Further testing with the other nine mAbs revealed similar results. For mAb 2H04, resistance mutations were present outside the ACE2 binding site, on the sides and base of the RBD. This suggests that viral neutralization can be caused by alternative adherent factors.

Some resistance mutations are common among the various mAbs tested, suggesting that they represent important antigenic sites on RBD.

Resistance mutations originating from different mAbs resulted in resistance to other mAbs in the selected mAb array. Substitutions with S477 and E484 resulted in broad tolerance, and substitutions at several other sites resulted in resistance to multiple mAbs.

Soluble human ACE2 receptors, which do not attach to cells and can compete with receptors on host cells to bind to the virus, are another strategy being investigated to combat the virus. The authors tested the resistance of VeroE6 cells to ACE2, which is soluble in humans and mice. Human soluble ACE2 neutralized all escaped mutants, but some mutations required higher ACE2 concentrations to neutralize.

The authors also used the sera of four convalescent COVID-19 patients to test whether serum antibodies neutralized the escape mutant virus. They found many mutations that were resistant to serum neutralization. In particular, the mutation at residue E484 is resistant to all four sera, suggesting that this is the major neutralizing epitope. However, substitutions at this position were very rare and were found only in about 0.05% of the sequenced strains.

VSV-SARS-CoV-2 avoids mutant isolation. (A) Outline of escape mutant selection experiment. 2B04 and control anti-influenza mAbs were tested for neutralizing activity against VSV-SARS-CoV-2. The concentration of 2B04 added to the overlay completely suppressed the virus infection (center panel). The data are representative of two independent experiments. A plaque assay was performed to isolate VSV-SARS-CoV-2 escape mutants on Vero E6 TMPRSS2 cells (shown by red arrows). Plaque assay using 2B04 for overlay (bottom plaque on right panel). Plaque assay without Ab in overlay (upper plaque on right panel). The data are representative images of three independent experiments. (B) Schematic diagram of the S gene that has undergone sanger sequencing to identify mutations (left panel). For validation, each VSV SARS-CoV-2 mutant was tested in a plaque assay with and without 2BO4 on Vero cell overlays (right panel). Representative images of two independent experiments are shown.

Resistance mutations found in virus isolates from humans

The authors also tested additional mutations by adding up to 48 different escape mutants. The team also edited the available genomic sequences of the virus and compared them to the genomic sequences of the mutants to see if any of these mutants were present in human isolates of SARS-CoV-2. Was investigated. They found that 27 of the 48 mutations circulate in humans, the most common mutation being D614G, which was observed in 86% of isolates.

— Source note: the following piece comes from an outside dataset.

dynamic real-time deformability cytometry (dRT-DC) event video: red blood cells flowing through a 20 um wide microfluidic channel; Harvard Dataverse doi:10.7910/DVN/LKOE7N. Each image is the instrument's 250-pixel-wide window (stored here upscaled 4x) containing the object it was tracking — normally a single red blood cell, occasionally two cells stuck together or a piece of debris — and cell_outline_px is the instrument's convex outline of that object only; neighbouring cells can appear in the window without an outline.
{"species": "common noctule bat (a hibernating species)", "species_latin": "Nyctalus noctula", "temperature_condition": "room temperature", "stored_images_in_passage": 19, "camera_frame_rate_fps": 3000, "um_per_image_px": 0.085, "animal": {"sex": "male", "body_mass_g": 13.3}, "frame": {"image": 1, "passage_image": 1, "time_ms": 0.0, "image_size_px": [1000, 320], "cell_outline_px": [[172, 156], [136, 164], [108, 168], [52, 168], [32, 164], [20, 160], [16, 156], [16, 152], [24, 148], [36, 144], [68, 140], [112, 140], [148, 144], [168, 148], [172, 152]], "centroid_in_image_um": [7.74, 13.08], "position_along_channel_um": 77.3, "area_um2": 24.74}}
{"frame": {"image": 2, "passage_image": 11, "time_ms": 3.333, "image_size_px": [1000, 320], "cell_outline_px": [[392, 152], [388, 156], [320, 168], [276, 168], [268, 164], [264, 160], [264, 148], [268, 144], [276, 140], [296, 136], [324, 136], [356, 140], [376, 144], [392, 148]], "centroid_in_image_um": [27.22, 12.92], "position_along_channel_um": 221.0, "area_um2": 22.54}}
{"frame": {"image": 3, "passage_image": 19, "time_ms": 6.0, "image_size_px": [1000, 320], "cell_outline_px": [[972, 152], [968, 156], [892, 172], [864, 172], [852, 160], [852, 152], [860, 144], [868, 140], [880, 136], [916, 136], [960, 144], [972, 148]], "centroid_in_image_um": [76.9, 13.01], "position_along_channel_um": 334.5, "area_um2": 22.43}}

Substitution with S477N, which conferred some resistance to all mAbs, was the second most abundant mutant in human isolates.

The author also notes some limitations of the study. VSV is an effective mimic of the SARS-CoV-2 virus, but 27 escape variants were found only in human isolates of the virus. They are also looking at some human sera tested. More human serum samples may help determine the degree of neutralization and escape variants present.

If such changes occur in the virus after vaccination, they may be restricted Effectiveness of processing. “Relatively low genetic barriers to resistance combined with knowledge of the presence of relevant substitutions in clinical isolates suggest that effective mAb therapy is likely to require at least two combinations. Neutralizing antibodyDetermining residues that are resistant to a particular antibody may help select combinations based on non-overlapping resistance mutations.

*Important Notices

bioRxiv Publish preliminary scientific reports that should not be considered definitive as they are not peer-reviewed, guide clinical / health-related behaviors, and should not be treated as established information.